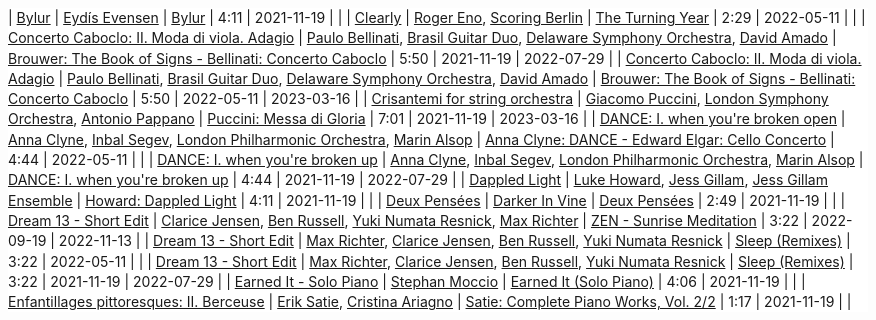 | [Bylur](https://open.spotify.com/track/3xjaaBf7ef5TWermNspKOM) | [Eydís Evensen](https://open.spotify.com/artist/2SMBaAG61s9mtyJ0eeXSWx) | [Bylur](https://open.spotify.com/album/1qNi4PwUQTGAJxDFABvGw7) | 4:11 | 2021-11-19 |  |
| [Clearly](https://open.spotify.com/track/55tehuewleUyLqkKuovHkQ) | [Roger Eno](https://open.spotify.com/artist/7JCthCuu5Wmxv2avqVFolo), [Scoring Berlin](https://open.spotify.com/artist/5aVO01MTGf8SFlZvNm98ke) | [The Turning Year](https://open.spotify.com/album/69q5BWCtoQAgoeNxx6kvWB) | 2:29 | 2022-05-11 |  |
| [Concerto Caboclo: II\. Moda di viola\. Adagio](https://open.spotify.com/track/1mKyd8lD16mbV3XvEHPSCY) | [Paulo Bellinati](https://open.spotify.com/artist/4zsnXJnprWmVTkejnrAHVi), [Brasil Guitar Duo](https://open.spotify.com/artist/43wX0pz8yybXaWJRqWmhhv), [Delaware Symphony Orchestra](https://open.spotify.com/artist/0TiTLP3l0BSmNnxzA2W0dK), [David Amado](https://open.spotify.com/artist/2rwV5OROK1gtA39zK1VMHV) | [Brouwer: The Book of Signs \- Bellinati: Concerto Caboclo](https://open.spotify.com/album/1f0a19AstIvi2AKH74tqoa) | 5:50 | 2021-11-19 | 2022-07-29 |
| [Concerto Caboclo: II\. Moda di viola\. Adagio](https://open.spotify.com/track/4VsyoFBLxmoVzxhRBWLSVK) | [Paulo Bellinati](https://open.spotify.com/artist/4zsnXJnprWmVTkejnrAHVi), [Brasil Guitar Duo](https://open.spotify.com/artist/43wX0pz8yybXaWJRqWmhhv), [Delaware Symphony Orchestra](https://open.spotify.com/artist/0TiTLP3l0BSmNnxzA2W0dK), [David Amado](https://open.spotify.com/artist/2rwV5OROK1gtA39zK1VMHV) | [Brouwer: The Book of Signs \- Bellinati: Concerto Caboclo](https://open.spotify.com/album/65esujE4ycI0aP8g4Xs5Y0) | 5:50 | 2022-05-11 | 2023-03-16 |
| [Crisantemi for string orchestra](https://open.spotify.com/track/0ObV8vQoB8SJLf6vGv4xhB) | [Giacomo Puccini](https://open.spotify.com/artist/0OzxPXyowUEQ532c9AmHUR), [London Symphony Orchestra](https://open.spotify.com/artist/5yxyJsFanEAuwSM5kOuZKc), [Antonio Pappano](https://open.spotify.com/artist/0xHw5qPRSEc8sUmSmXf5sw) | [Puccini: Messa di Gloria](https://open.spotify.com/album/2y9CgDrQ19SbbO9rsmihCT) | 7:01 | 2021-11-19 | 2023-03-16 |
| [DANCE: I\. when you're broken open](https://open.spotify.com/track/3Y0EbmwdJNP7dgVqSD8vRW) | [Anna Clyne](https://open.spotify.com/artist/4d2fe6u4HBGX4ZbBbEmM3j), [Inbal Segev](https://open.spotify.com/artist/67cc5bwnsHBViTmOk3GjRj), [London Philharmonic Orchestra](https://open.spotify.com/artist/3PfJE6ebCbCHeuqO4BfNeA), [Marin Alsop](https://open.spotify.com/artist/0lluGWFB8hZ6HFktcH6kkr) | [Anna Clyne: DANCE \- Edward Elgar: Cello Concerto](https://open.spotify.com/album/2dDYUzvLOjEXbQh0i9i1p4) | 4:44 | 2022-05-11 |  |
| [DANCE: I\. when you're broken up](https://open.spotify.com/track/7xUMMOKO7UrqKa7x4XqaKa) | [Anna Clyne](https://open.spotify.com/artist/4d2fe6u4HBGX4ZbBbEmM3j), [Inbal Segev](https://open.spotify.com/artist/67cc5bwnsHBViTmOk3GjRj), [London Philharmonic Orchestra](https://open.spotify.com/artist/3PfJE6ebCbCHeuqO4BfNeA), [Marin Alsop](https://open.spotify.com/artist/0lluGWFB8hZ6HFktcH6kkr) | [DANCE: I\. when you're broken up](https://open.spotify.com/album/49oIZCjEBlSC0UbJ87EGtk) | 4:44 | 2021-11-19 | 2022-07-29 |
| [Dappled Light](https://open.spotify.com/track/5bhbv1xIbk0SbfQ2MEXe8F) | [Luke Howard](https://open.spotify.com/artist/3duTXsC49HoPt4f4EySDKf), [Jess Gillam](https://open.spotify.com/artist/41OHse5xHr1E6wceODGrPB), [Jess Gillam Ensemble](https://open.spotify.com/artist/6W0o59oeiRlY0XSViV604c) | [Howard: Dappled Light](https://open.spotify.com/album/7GuRclIncpIaFUj7MZJGlF) | 4:11 | 2021-11-19 |  |
| [Deux Pensées](https://open.spotify.com/track/4jgazYikKO5Xhctuhc0snS) | [Darker In Vine](https://open.spotify.com/artist/58jh9fSzagZAZLbetSDIIg) | [Deux Pensées](https://open.spotify.com/album/25AWPRVmAbWIiGe7pIm9xA) | 2:49 | 2021-11-19 |  |
| [Dream 13 \- Short Edit](https://open.spotify.com/track/5UUsWPxBoRGs3EakiDjwwO) | [Clarice Jensen](https://open.spotify.com/artist/1B25oHGZdWQzQJCajIwA3a), [Ben Russell](https://open.spotify.com/artist/5BG0gerrHZFHPaIEi43FHB), [Yuki Numata Resnick](https://open.spotify.com/artist/2TVn6PQxnrxlIq4F2Vz3Qs), [Max Richter](https://open.spotify.com/artist/2VZNmg4vCnew4Pavo8zDdW) | [ZEN \- Sunrise Meditation](https://open.spotify.com/album/2Rr3PpBQCZYFiMHCTqparE) | 3:22 | 2022-09-19 | 2022-11-13 |
| [Dream 13 \- Short Edit](https://open.spotify.com/track/7GwO8RkgIDNEVov1qgZ04S) | [Max Richter](https://open.spotify.com/artist/2VZNmg4vCnew4Pavo8zDdW), [Clarice Jensen](https://open.spotify.com/artist/1B25oHGZdWQzQJCajIwA3a), [Ben Russell](https://open.spotify.com/artist/5BG0gerrHZFHPaIEi43FHB), [Yuki Numata Resnick](https://open.spotify.com/artist/2TVn6PQxnrxlIq4F2Vz3Qs) | [Sleep \(Remixes\)](https://open.spotify.com/album/6pBq7xlUDUChkJZmy4jqD0) | 3:22 | 2022-05-11 |  |
| [Dream 13 \- Short Edit](https://open.spotify.com/track/7jOQz0twc8MXAMib4iIy7u) | [Max Richter](https://open.spotify.com/artist/2VZNmg4vCnew4Pavo8zDdW), [Clarice Jensen](https://open.spotify.com/artist/1B25oHGZdWQzQJCajIwA3a), [Ben Russell](https://open.spotify.com/artist/5BG0gerrHZFHPaIEi43FHB), [Yuki Numata Resnick](https://open.spotify.com/artist/2TVn6PQxnrxlIq4F2Vz3Qs) | [Sleep \(Remixes\)](https://open.spotify.com/album/3tkmx5kgYKo7RjPyB5vZTm) | 3:22 | 2021-11-19 | 2022-07-29 |
| [Earned It \- Solo Piano](https://open.spotify.com/track/5xqYtaFkLcLRe6IWLGoTuL) | [Stephan Moccio](https://open.spotify.com/artist/25s9H1JQmTu3iuFzpXWUIg) | [Earned It \(Solo Piano\)](https://open.spotify.com/album/7y1j0Vh18d5fWoFc5Ki0Oz) | 4:06 | 2021-11-19 |  |
| [Enfantillages pittoresques: II\. Berceuse](https://open.spotify.com/track/0L5WGmfuDp4JgbOnv3eqOg) | [Erik Satie](https://open.spotify.com/artist/459INk8vcC0ebEef82WjIK), [Cristina Ariagno](https://open.spotify.com/artist/1P2QbCWRfx3t99tZSUdL18) | [Satie: Complete Piano Works, Vol\. 2/2](https://open.spotify.com/album/2tmqRnqJGhdHtv5WbEQdex) | 1:17 | 2021-11-19 |  |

• • •

■ About this exercise
Your job is to return all lines above that hold the word "Adagio".

■ Answer space
| [Concerto Caboclo: II\. Moda di viola\. Adagio](https://open.spotify.com/track/1mKyd8lD16mbV3XvEHPSCY) | [Paulo Bellinati](https://open.spotify.com/artist/4zsnXJnprWmVTkejnrAHVi), [Brasil Guitar Duo](https://open.spotify.com/artist/43wX0pz8yybXaWJRqWmhhv), [Delaware Symphony Orchestra](https://open.spotify.com/artist/0TiTLP3l0BSmNnxzA2W0dK), [David Amado](https://open.spotify.com/artist/2rwV5OROK1gtA39zK1VMHV) | [Brouwer: The Book of Signs \- Bellinati: Concerto Caboclo](https://open.spotify.com/album/1f0a19AstIvi2AKH74tqoa) | 5:50 | 2021-11-19 | 2022-07-29 |
| [Concerto Caboclo: II\. Moda di viola\. Adagio](https://open.spotify.com/track/4VsyoFBLxmoVzxhRBWLSVK) | [Paulo Bellinati](https://open.spotify.com/artist/4zsnXJnprWmVTkejnrAHVi), [Brasil Guitar Duo](https://open.spotify.com/artist/43wX0pz8yybXaWJRqWmhhv), [Delaware Symphony Orchestra](https://open.spotify.com/artist/0TiTLP3l0BSmNnxzA2W0dK), [David Amado](https://open.spotify.com/artist/2rwV5OROK1gtA39zK1VMHV) | [Brouwer: The Book of Signs \- Bellinati: Concerto Caboclo](https://open.spotify.com/album/65esujE4ycI0aP8g4Xs5Y0) | 5:50 | 2022-05-11 | 2023-03-16 |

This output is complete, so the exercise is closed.